A Ovest, di questo rapporto di forze la NATO fu la cristallizzazione: la storia dell’Europa al di qua della Cortina di ferro sta tutta nella formula «To keep the Americans in, the Russians out and the Germans down» di Lord Ismay, primo segretario generale dell’Alleanza Atlantica e, durante la guerra, braccio destro di Churchill. Sarebbe ingenuo, agli antipodi della «realtà effettuale della cosa» (Il principe, cap. XV), illudersi su un’effettiva libertà dell’Europa dalla potenza imperiale americana. La NATO, «Antieuropa realizzata» (Limes, aprile 2019), nacque non solo per contrastare l’URSS, ma per impedire che nel nostro continente emergesse una potenza – Machiavelli direbbe un principe – capace di catalizzare e federare attorno a sé gli altri stati: principe che avrebbe potuto essere solo la Germania.

Tutto questo fu, per chi doveva e deve sapere, sempre chiarissimo: nella riunione segreta del 3 aprile del 1949, il giorno prima della firma del Patto Atlantico, Truman informò che, in caso di conflitto con l’URSS, gli USA avrebbero potuto usare la bomba atomica contro gli alleati dell’Europa occidentale se questa fosse stata occupata dall’Armata Rossa. Con la fine della Guerra Fredda, lo stesso allargamento dell’Unione Europea a Est obbedì a interessi molto più americani che nostri, essendo il vero scopo inglobare nello schieramento NATO gli ex paesi comunisti.

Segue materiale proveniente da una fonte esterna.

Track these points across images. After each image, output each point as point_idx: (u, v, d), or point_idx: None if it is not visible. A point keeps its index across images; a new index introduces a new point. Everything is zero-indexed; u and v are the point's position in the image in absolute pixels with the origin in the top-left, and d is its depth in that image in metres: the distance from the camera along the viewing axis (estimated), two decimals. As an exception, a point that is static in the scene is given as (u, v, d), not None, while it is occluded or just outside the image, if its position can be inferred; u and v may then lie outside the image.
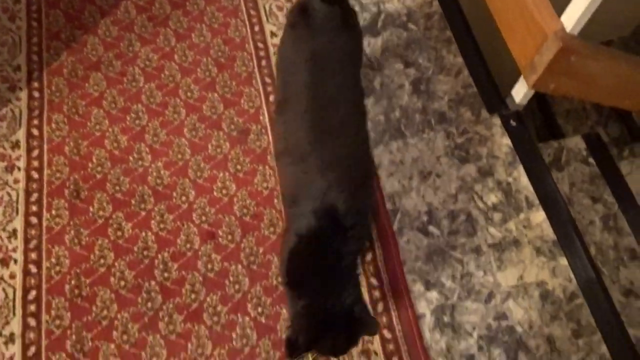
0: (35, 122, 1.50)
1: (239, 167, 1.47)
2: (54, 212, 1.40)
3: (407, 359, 1.25)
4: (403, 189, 1.47)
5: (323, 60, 1.19)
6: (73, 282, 1.33)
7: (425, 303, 1.32)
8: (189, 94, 1.57)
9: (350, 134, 1.16)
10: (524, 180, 1.46)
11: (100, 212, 1.41)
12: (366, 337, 1.26)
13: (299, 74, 1.18)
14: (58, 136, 1.49)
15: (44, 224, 1.39)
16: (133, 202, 1.42)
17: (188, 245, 1.38)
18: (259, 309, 1.31)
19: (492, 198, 1.45)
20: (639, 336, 1.32)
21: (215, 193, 1.44)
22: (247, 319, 1.30)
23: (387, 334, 1.28)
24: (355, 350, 1.26)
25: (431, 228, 1.41)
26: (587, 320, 1.29)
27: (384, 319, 1.29)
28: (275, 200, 1.43)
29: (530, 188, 1.45)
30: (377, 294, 1.32)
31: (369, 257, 1.36)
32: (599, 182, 1.68)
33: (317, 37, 1.21)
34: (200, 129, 1.52)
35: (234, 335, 1.28)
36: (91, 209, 1.41)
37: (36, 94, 1.54)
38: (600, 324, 1.26)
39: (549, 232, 1.39)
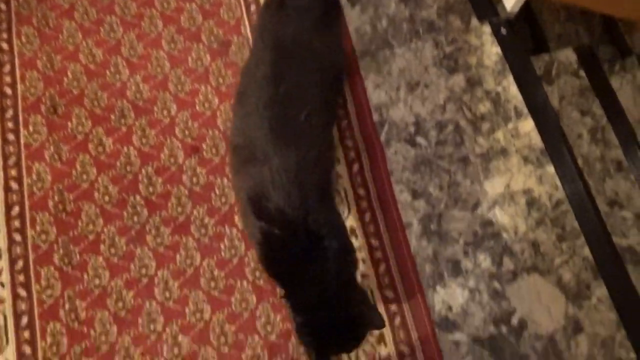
0: (4, 35, 1.43)
1: (220, 80, 1.43)
2: (31, 128, 1.36)
3: (394, 265, 1.26)
4: (390, 100, 1.43)
5: (290, 52, 1.06)
6: (56, 197, 1.31)
7: (413, 212, 1.32)
8: (165, 4, 1.50)
9: (314, 139, 1.05)
10: (513, 89, 1.44)
11: (80, 128, 1.37)
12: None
13: (261, 63, 1.06)
14: (29, 50, 1.42)
15: (22, 140, 1.35)
16: (113, 117, 1.38)
17: (172, 160, 1.35)
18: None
19: (481, 108, 1.42)
20: (622, 244, 1.34)
21: (197, 107, 1.40)
22: (234, 230, 1.29)
23: (374, 242, 1.28)
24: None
25: (419, 139, 1.39)
26: (572, 225, 1.30)
27: (371, 228, 1.29)
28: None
29: (520, 97, 1.43)
30: (364, 204, 1.31)
31: (355, 168, 1.35)
32: (589, 95, 1.65)
33: (288, 24, 1.08)
34: (179, 41, 1.46)
35: (222, 247, 1.28)
36: (70, 124, 1.37)
37: (2, 6, 1.45)
38: (583, 227, 1.27)
39: (537, 141, 1.38)
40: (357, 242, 1.28)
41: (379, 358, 1.20)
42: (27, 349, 1.20)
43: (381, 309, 1.24)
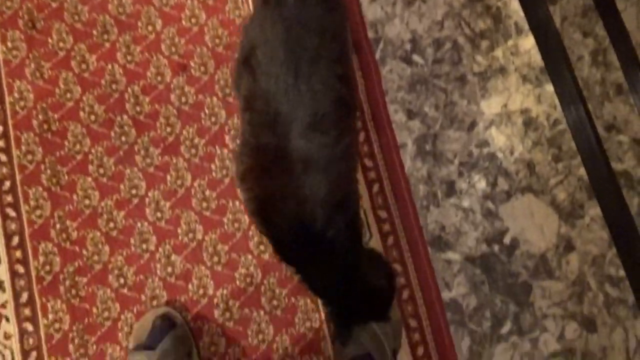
0: (-25, -57, 1.33)
1: (208, -7, 1.35)
2: (9, 44, 1.30)
3: (388, 185, 1.25)
4: (386, 16, 1.37)
5: (299, 46, 0.93)
6: (40, 117, 1.27)
7: (407, 132, 1.30)
8: None
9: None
10: (515, 4, 1.37)
11: (61, 44, 1.31)
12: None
13: (273, 63, 0.93)
14: (3, -41, 1.33)
15: (0, 57, 1.29)
16: (95, 32, 1.32)
17: (159, 78, 1.30)
18: (238, 141, 1.28)
19: (480, 24, 1.37)
20: (617, 169, 1.32)
21: (183, 22, 1.34)
22: (225, 150, 1.27)
23: (368, 162, 1.26)
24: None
25: (415, 57, 1.34)
26: (569, 145, 1.28)
27: (365, 148, 1.26)
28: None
29: (521, 13, 1.36)
30: (358, 124, 1.28)
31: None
32: (592, 16, 1.58)
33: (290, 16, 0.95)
34: (163, -49, 1.37)
35: (213, 167, 1.26)
36: (50, 40, 1.31)
37: None
38: (580, 146, 1.25)
39: (536, 59, 1.34)
40: (350, 161, 1.26)
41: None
42: (20, 268, 1.20)
43: (374, 229, 1.23)
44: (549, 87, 1.31)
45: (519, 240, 1.25)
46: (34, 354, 1.16)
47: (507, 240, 1.25)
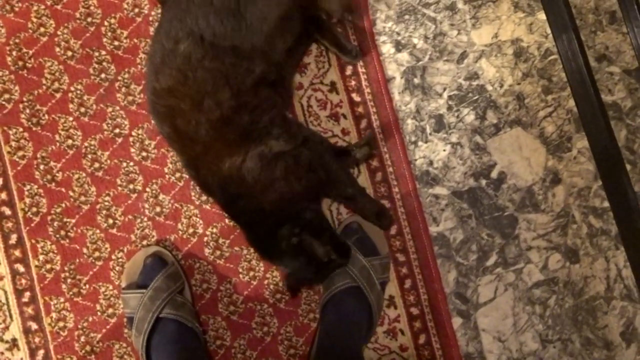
0: None
1: None
2: (-25, -26, 1.22)
3: (376, 121, 1.23)
4: (374, -60, 1.30)
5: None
6: (14, 53, 1.21)
7: (396, 65, 1.26)
8: None
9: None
10: None
11: (30, -26, 1.23)
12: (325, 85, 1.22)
13: None
14: None
15: (-33, -11, 1.21)
16: (66, -40, 1.24)
17: (136, 10, 1.24)
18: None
19: (473, -52, 1.30)
20: (607, 100, 1.31)
21: (160, -51, 1.25)
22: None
23: (356, 97, 1.24)
24: (324, 114, 1.24)
25: (404, -16, 1.28)
26: (559, 76, 1.26)
27: (353, 82, 1.24)
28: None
29: (515, -64, 1.30)
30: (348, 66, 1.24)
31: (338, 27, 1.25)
32: (587, -62, 1.51)
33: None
34: None
35: (197, 104, 1.22)
36: (18, -30, 1.23)
37: None
38: (571, 77, 1.22)
39: (530, -14, 1.28)
40: (337, 97, 1.23)
41: (360, 211, 1.21)
42: (7, 210, 1.19)
43: (363, 165, 1.23)
44: (541, 16, 1.28)
45: (506, 174, 1.25)
46: (27, 294, 1.18)
47: (494, 174, 1.25)
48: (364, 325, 1.12)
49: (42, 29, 1.22)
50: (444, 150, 1.25)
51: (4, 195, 1.19)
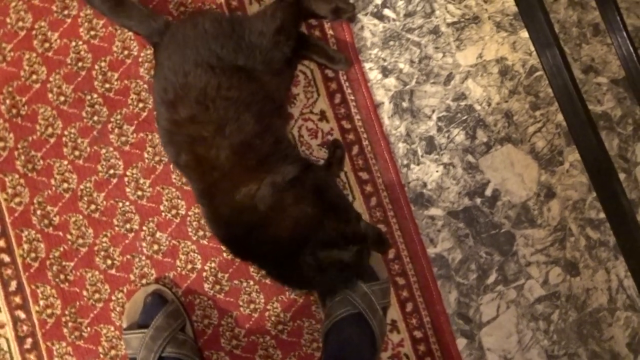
0: None
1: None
2: (-34, 27, 1.24)
3: (368, 146, 1.24)
4: (355, -30, 1.33)
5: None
6: (8, 101, 1.23)
7: (384, 91, 1.28)
8: None
9: None
10: (486, -48, 1.33)
11: (20, 24, 1.26)
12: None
13: None
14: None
15: (-41, 42, 1.24)
16: (55, 8, 1.26)
17: (126, 52, 1.26)
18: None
19: (452, -28, 1.33)
20: (596, 111, 1.32)
21: (146, -9, 1.28)
22: (200, 123, 1.24)
23: (346, 124, 1.25)
24: (315, 143, 1.25)
25: (386, 11, 1.31)
26: (546, 92, 1.28)
27: (342, 110, 1.25)
28: (214, -7, 1.29)
29: (492, -42, 1.33)
30: (333, 85, 1.26)
31: (317, 33, 1.27)
32: (565, -47, 1.54)
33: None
34: None
35: (189, 140, 1.23)
36: (8, 20, 1.25)
37: None
38: (557, 91, 1.24)
39: (510, 5, 1.31)
40: (327, 125, 1.25)
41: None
42: (6, 257, 1.20)
43: (356, 190, 1.23)
44: (524, 34, 1.30)
45: (500, 191, 1.26)
46: (29, 340, 1.18)
47: (488, 192, 1.26)
48: (367, 351, 1.11)
49: (34, 76, 1.24)
50: (437, 172, 1.26)
51: (2, 243, 1.20)
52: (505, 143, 1.27)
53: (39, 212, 1.20)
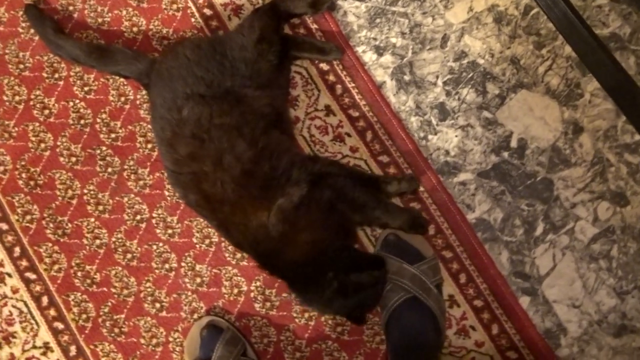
0: None
1: (140, -3, 1.29)
2: (-32, 115, 1.27)
3: (381, 129, 1.22)
4: (324, -41, 1.30)
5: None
6: (24, 175, 1.25)
7: (382, 70, 1.25)
8: None
9: None
10: None
11: (17, 98, 1.28)
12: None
13: None
14: None
15: (-35, 130, 1.26)
16: (45, 74, 1.28)
17: (123, 99, 1.27)
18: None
19: None
20: (604, 34, 1.26)
21: (126, 35, 1.29)
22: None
23: (353, 113, 1.23)
24: (327, 139, 1.23)
25: (366, -10, 1.28)
26: (547, 27, 1.23)
27: (346, 100, 1.23)
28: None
29: None
30: (331, 78, 1.24)
31: (302, 30, 1.25)
32: None
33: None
34: None
35: (205, 168, 1.23)
36: (5, 97, 1.28)
37: None
38: (558, 24, 1.19)
39: (489, -50, 1.26)
40: (335, 119, 1.23)
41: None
42: (60, 325, 1.21)
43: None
44: (510, -25, 1.25)
45: (525, 139, 1.22)
46: (100, 399, 1.19)
47: (513, 143, 1.22)
48: (431, 333, 1.08)
49: (42, 145, 1.25)
50: (456, 136, 1.22)
51: (53, 312, 1.22)
52: (519, 90, 1.23)
53: (79, 273, 1.22)
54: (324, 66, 1.24)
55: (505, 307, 1.16)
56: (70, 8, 1.28)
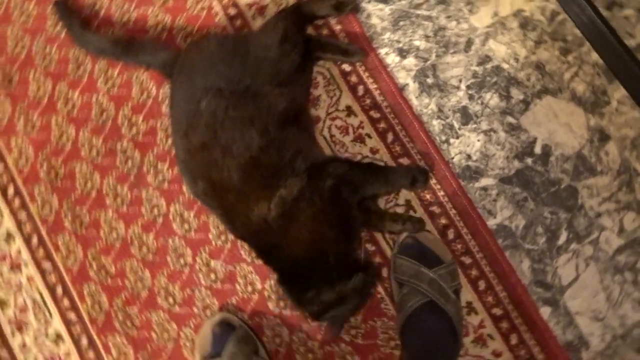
0: None
1: (167, -5, 1.31)
2: (-6, 105, 1.29)
3: (402, 131, 1.20)
4: (350, -38, 1.31)
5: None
6: (45, 166, 1.26)
7: (405, 72, 1.24)
8: None
9: None
10: None
11: (41, 90, 1.29)
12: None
13: None
14: None
15: (-10, 120, 1.28)
16: (69, 69, 1.30)
17: (145, 94, 1.28)
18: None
19: (448, -61, 1.29)
20: (630, 44, 1.24)
21: (150, 32, 1.30)
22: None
23: (374, 114, 1.22)
24: (348, 139, 1.22)
25: (391, -7, 1.28)
26: (573, 34, 1.21)
27: (368, 101, 1.22)
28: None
29: None
30: (353, 78, 1.23)
31: (325, 31, 1.25)
32: None
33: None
34: None
35: (223, 165, 1.23)
36: (30, 90, 1.29)
37: None
38: (585, 30, 1.18)
39: (516, -44, 1.26)
40: (356, 119, 1.22)
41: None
42: (72, 316, 1.21)
43: (400, 177, 1.19)
44: (537, -19, 1.24)
45: (549, 145, 1.19)
46: (109, 392, 1.18)
47: (537, 149, 1.19)
48: (449, 339, 1.06)
49: (64, 137, 1.27)
50: (478, 141, 1.21)
51: (66, 302, 1.21)
52: (543, 95, 1.21)
53: (94, 265, 1.22)
54: (346, 67, 1.24)
55: (525, 317, 1.13)
56: (97, 6, 1.30)
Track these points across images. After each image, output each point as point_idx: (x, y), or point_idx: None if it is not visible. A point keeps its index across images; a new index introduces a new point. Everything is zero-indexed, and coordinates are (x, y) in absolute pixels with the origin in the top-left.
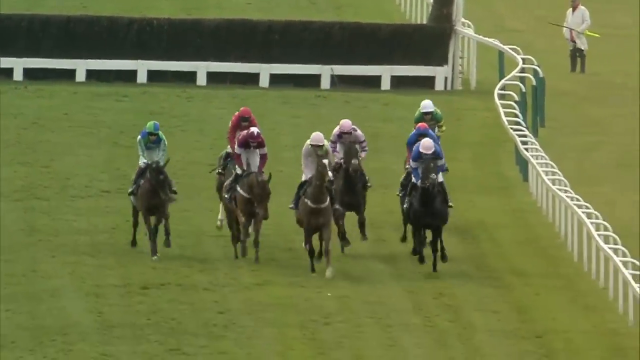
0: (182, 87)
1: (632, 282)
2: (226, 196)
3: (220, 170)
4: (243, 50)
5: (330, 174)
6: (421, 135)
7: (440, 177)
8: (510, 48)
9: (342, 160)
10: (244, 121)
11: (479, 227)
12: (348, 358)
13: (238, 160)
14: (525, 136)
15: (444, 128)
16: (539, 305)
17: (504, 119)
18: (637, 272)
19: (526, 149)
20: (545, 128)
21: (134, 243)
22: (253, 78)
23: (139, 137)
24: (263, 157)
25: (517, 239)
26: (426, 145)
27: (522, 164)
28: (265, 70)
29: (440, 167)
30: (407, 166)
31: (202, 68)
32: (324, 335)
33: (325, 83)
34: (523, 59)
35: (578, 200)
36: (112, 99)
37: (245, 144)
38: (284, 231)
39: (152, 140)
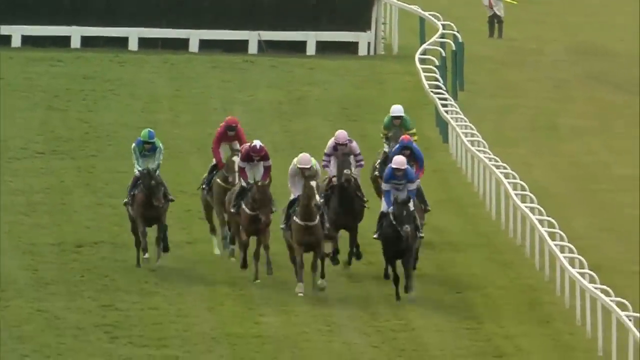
0: (115, 52)
1: (548, 240)
2: (232, 210)
3: (204, 186)
4: (174, 16)
5: (317, 197)
6: (405, 148)
7: (412, 206)
8: (430, 14)
9: (334, 177)
10: (230, 130)
11: None
12: (276, 313)
13: (243, 174)
14: (445, 99)
15: (415, 138)
16: (458, 262)
17: (425, 82)
18: (553, 230)
19: (446, 112)
20: (464, 91)
21: (138, 263)
22: (183, 43)
23: (134, 144)
24: (267, 169)
25: (437, 198)
26: (398, 161)
27: (442, 125)
28: (195, 36)
29: (411, 192)
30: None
31: (133, 34)
32: (253, 291)
33: (253, 48)
34: (443, 25)
35: (496, 160)
36: (47, 63)
37: (249, 157)
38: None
39: (147, 149)
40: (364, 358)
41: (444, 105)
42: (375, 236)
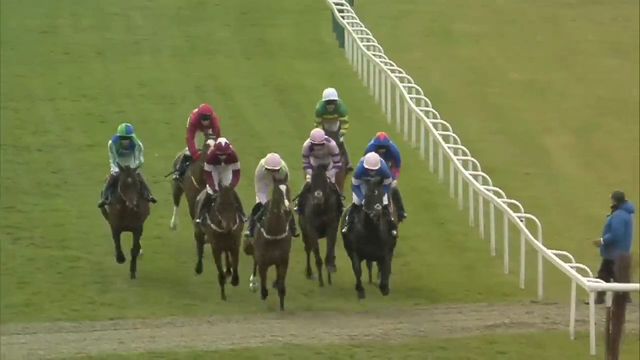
0: None
1: (442, 143)
2: (197, 220)
3: (176, 176)
4: None
5: (287, 202)
6: (380, 147)
7: (385, 200)
8: None
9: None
10: (204, 119)
11: (298, 91)
12: (177, 214)
13: (209, 179)
14: (341, 4)
15: (347, 125)
16: (352, 164)
17: None
18: (447, 133)
19: (342, 17)
20: None
21: (120, 258)
22: None
23: (110, 141)
24: (236, 174)
25: None
26: (371, 160)
27: (339, 30)
28: None
29: (385, 187)
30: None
31: None
32: (155, 194)
33: None
34: None
35: (391, 65)
36: None
37: (215, 159)
38: None
39: (124, 146)
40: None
41: (340, 11)
42: (344, 230)
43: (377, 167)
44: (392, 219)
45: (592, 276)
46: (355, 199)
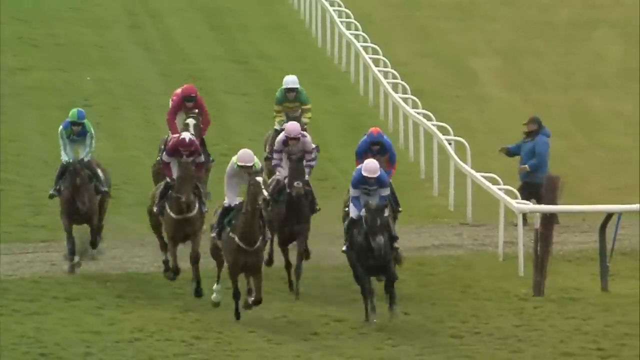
0: None
1: (372, 66)
2: (155, 209)
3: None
4: None
5: (265, 192)
6: (374, 143)
7: (386, 212)
8: None
9: (285, 180)
10: (188, 101)
11: (227, 14)
12: (108, 137)
13: (167, 170)
14: None
15: (309, 114)
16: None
17: None
18: (377, 57)
19: None
20: None
21: (71, 268)
22: None
23: (61, 127)
24: (200, 166)
25: (264, 25)
26: (370, 168)
27: None
28: None
29: (383, 197)
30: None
31: None
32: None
33: None
34: None
35: None
36: None
37: (176, 152)
38: None
39: (76, 132)
40: None
41: None
42: (344, 249)
43: (376, 175)
44: (392, 225)
45: (520, 198)
46: (353, 212)
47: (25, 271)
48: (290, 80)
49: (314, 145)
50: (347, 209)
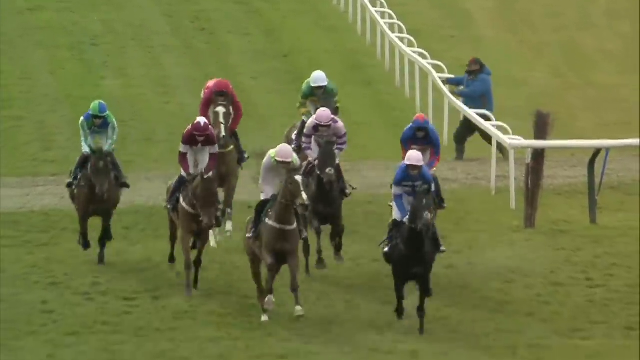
0: None
1: (369, 6)
2: (168, 206)
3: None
4: None
5: (304, 196)
6: (419, 129)
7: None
8: None
9: (316, 163)
10: (219, 95)
11: None
12: (115, 76)
13: (183, 162)
14: None
15: (338, 105)
16: (285, 27)
17: None
18: None
19: None
20: None
21: (85, 244)
22: None
23: (82, 119)
24: (213, 157)
25: None
26: (413, 156)
27: None
28: None
29: (428, 181)
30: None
31: None
32: (91, 55)
33: None
34: None
35: None
36: None
37: (192, 139)
38: None
39: (97, 124)
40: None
41: None
42: (385, 250)
43: (420, 164)
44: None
45: (512, 134)
46: (396, 214)
47: (36, 204)
48: (319, 78)
49: (345, 130)
50: (391, 204)
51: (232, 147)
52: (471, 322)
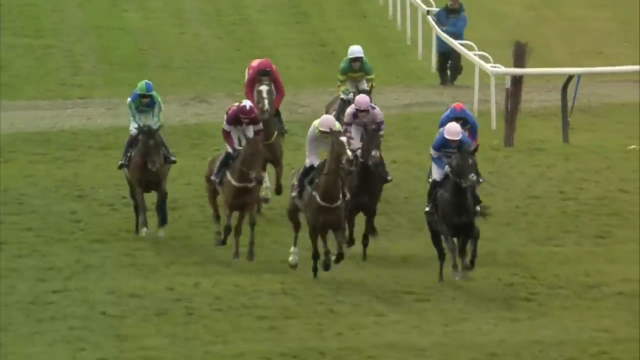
0: None
1: None
2: (215, 179)
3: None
4: None
5: (349, 152)
6: (457, 118)
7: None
8: None
9: (358, 151)
10: (263, 75)
11: None
12: (136, 8)
13: (229, 139)
14: None
15: (373, 84)
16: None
17: None
18: None
19: None
20: None
21: (137, 231)
22: None
23: (129, 99)
24: (258, 133)
25: None
26: (452, 130)
27: None
28: None
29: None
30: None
31: None
32: None
33: None
34: None
35: None
36: None
37: (236, 120)
38: None
39: (144, 104)
40: (209, 47)
41: None
42: (427, 209)
43: (459, 138)
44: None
45: (493, 62)
46: (435, 173)
47: (65, 124)
48: (356, 50)
49: (382, 117)
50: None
51: (275, 133)
52: None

Certo è stato un bene di cui stiamo perdendo la percezione aver definito crescenti spazi di mercato comune, con una moneta e con l’unico parlamento transnazionale del mondo, ma al prezzo di rimanere un soggetto politico irrilevante: «qual è il numero di telefono dell’Europa?» domandò sarcastico Kissinger; una battuta molto simile a quella di Ludovico il Moro all’ambasciatore di Venezia: «Voi mi parlate dell’Italia, e io non la vidi mai in viso».

 

Il parlamento europeo appena rieletto potrà legiferare su molte cose, ma non potrà neppure immaginare – né c’è chi lo desideri davvero – di farsi soggetto politico unito per porsi sullo stesso piano di USA, Russia e Cina. Resterà un parlamento di nazioni che «stanno semplicemente in su la volontà e fortuna di chi gli ha fatti grandi» (Il principe, cap. VII). Il «goffo pigmeo» (Colin Crough, Postdemocrazia, Laterza 2013) è tale non solo rispetto alle grandi potenze ma ai signori mondiali del mercato globalizzato, signori per i quali la democrazia non è mai un fine ma uno dei mezzi possibili e che la politica, in qualunque modo si travesta, proteggerà «in ogni caso» (Colon Crough, Il potere dei giganti, Laterza 2013). I ceti politici al momento dominanti fanno la loro parte convincendo le masse che il nemico è sempre fuori e in basso, mai in alto: nel nuovo sonnambulismo, la democrazia come l’Europa si svuota di linfa vitale: possiamo «impedire che muoia dall’interno» (Steven Levitsky e Daniel Ziblatt, Come muoiono le democrazie)?